- [Work instruction a] In the entries, rewrite the part that opens with the line containing "admbnjdbsnjdbsdsbd" and closes with the end of the entries, swapping "Öppettider" for "Opening hours" and changing nothing else. Leave the pictures out of your answer.

- [Page extract]
I've stopped eating breakfast at Sappho's. If they had a kilo of lukewarm spinach sprinkled with two cups of bran and Goji berries on the menu I'd be there but no, it seems they'll only make things people actually want to eat - go figure. Once they get the quirky antics of the night staff sorted it'd probably be worth popping in then as well. No one likes to walk into someone else's family squabble. You want that in Glebe you stay out on the street for a few hours. Or go to any bar about 3am.

The macs at Sappho's have been consistently good since I first started going to the new location when my oldest daughter was doing a pre-kinder course at GlebePS late in 2006. Her sister and I would wait at Sappho's before we picked her up. I'm pretty tolerant about coffee - simply put if you can't make a good short you shouldn't be allowed near a coffee machine - make instant or get a plunger, don't waste the coffee. The strongest coffees I've ever encountered were at Sappho's. A roaster/barista had the wheels of steam so tight and so finely calibrated that you were drinking hot coffee paste with a stain of water. This was fine for the people too dim to access the local illegal substance dealers but not so good for the people who drink why-bothers - the various buckets of slop that American chains have perfected. If it's got bean juice, de-anythinged anything and /or fruit of any sort it's no more a coffee than a marshmallow-laden chocolate sprinkled spoiltbratino. Drink water.

It's no wonder the Cobra had a sting in it's tail. You can run a cafe like a Fawlty Towers theme restaurant or the Soup Kitchen in Seinfeld but not every daytime customer got the joke. New coffee supplier, new baristas. Strong,narrow opinions will get you a blog but not a publishing deal or successful cafe. The customer is always right- especially when they're wrong. Service industries and retail outlets always have an element of amateur individual or group psychotherapy to them. It's not just stuff to eat and drink you're selling.

- [Data in this exercise]
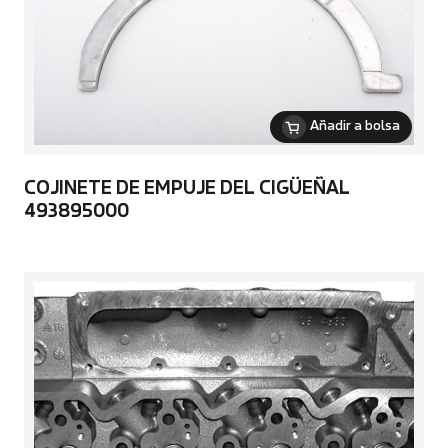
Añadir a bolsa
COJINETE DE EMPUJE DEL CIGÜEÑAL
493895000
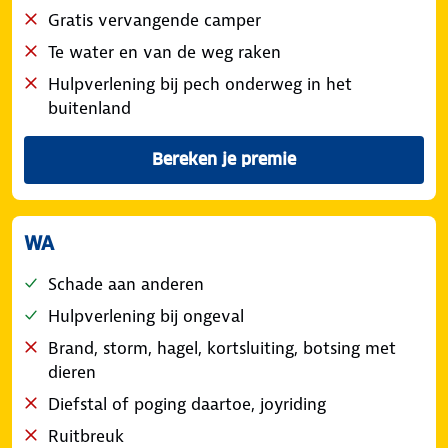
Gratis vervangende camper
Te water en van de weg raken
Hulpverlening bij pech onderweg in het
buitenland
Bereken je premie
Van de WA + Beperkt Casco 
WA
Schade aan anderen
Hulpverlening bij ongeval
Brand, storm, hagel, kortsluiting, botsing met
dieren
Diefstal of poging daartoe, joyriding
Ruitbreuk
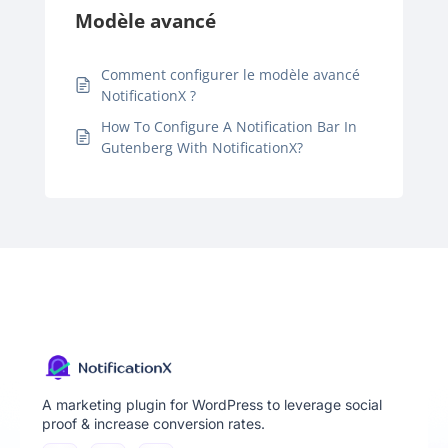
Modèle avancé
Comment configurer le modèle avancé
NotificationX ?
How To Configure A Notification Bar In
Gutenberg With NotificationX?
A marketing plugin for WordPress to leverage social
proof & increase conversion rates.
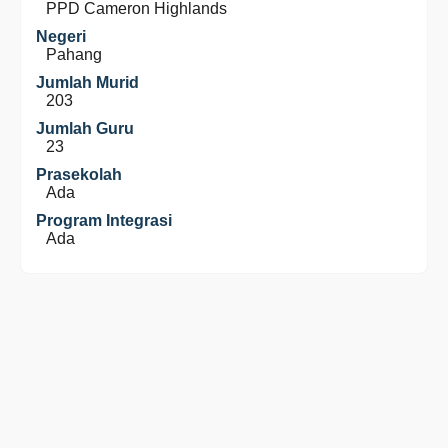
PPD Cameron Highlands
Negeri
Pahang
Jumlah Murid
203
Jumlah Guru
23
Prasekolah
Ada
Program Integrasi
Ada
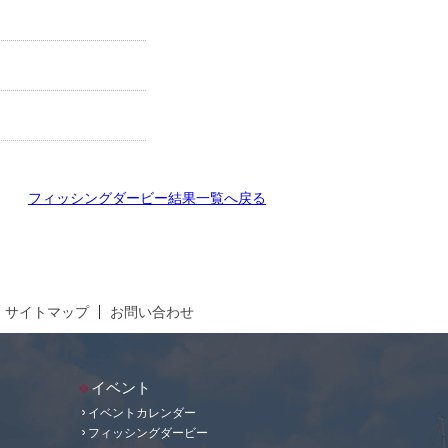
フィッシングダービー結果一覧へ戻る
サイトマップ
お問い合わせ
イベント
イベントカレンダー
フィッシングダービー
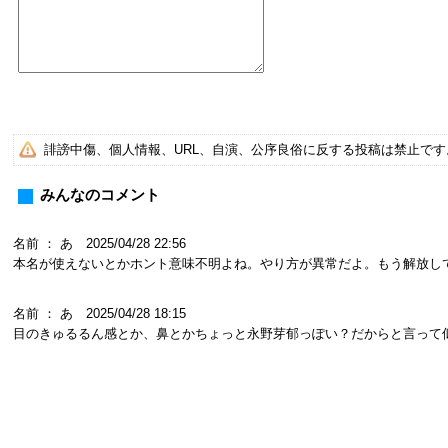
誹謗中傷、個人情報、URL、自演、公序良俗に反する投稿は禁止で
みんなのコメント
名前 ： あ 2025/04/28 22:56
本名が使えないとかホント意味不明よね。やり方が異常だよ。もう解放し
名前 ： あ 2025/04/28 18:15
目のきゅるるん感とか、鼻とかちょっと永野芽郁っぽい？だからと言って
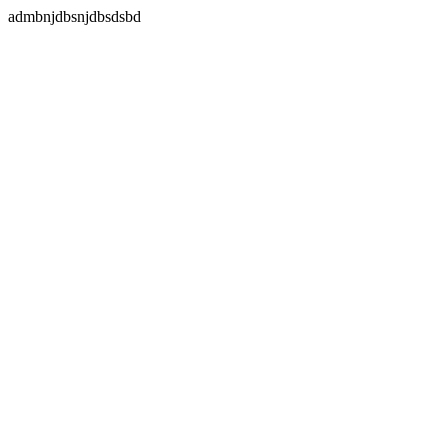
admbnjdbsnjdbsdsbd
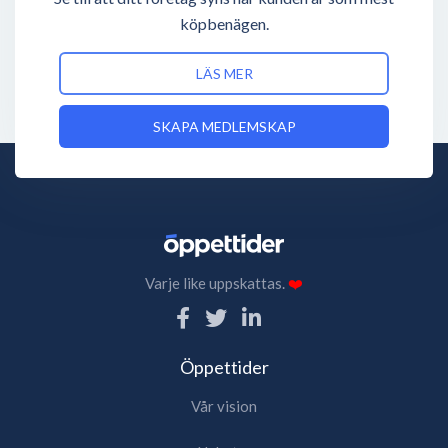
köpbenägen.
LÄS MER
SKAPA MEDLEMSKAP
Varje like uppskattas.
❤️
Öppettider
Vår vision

- [Work instruction b] From the cafe review, copy the part that opens with the words "I've stopped eating" and closes with "bar about 3am.".

- [Expected output a]
admbnjdbsnjdbsdsbd
köpbenägen.
LÄS MER
SKAPA MEDLEMSKAP
Varje like uppskattas.
❤️
Opening hours
Vår vision

- [Expected output b]
I've stopped eating breakfast at Sappho's. If they had a kilo of lukewarm spinach sprinkled with two cups of bran and Goji berries on the menu I'd be there but no, it seems they'll only make things people actually want to eat - go figure. Once they get the quirky antics of the night staff sorted it'd probably be worth popping in then as well. No one likes to walk into someone else's family squabble. You want that in Glebe you stay out on the street for a few hours. Or go to any bar about 3am.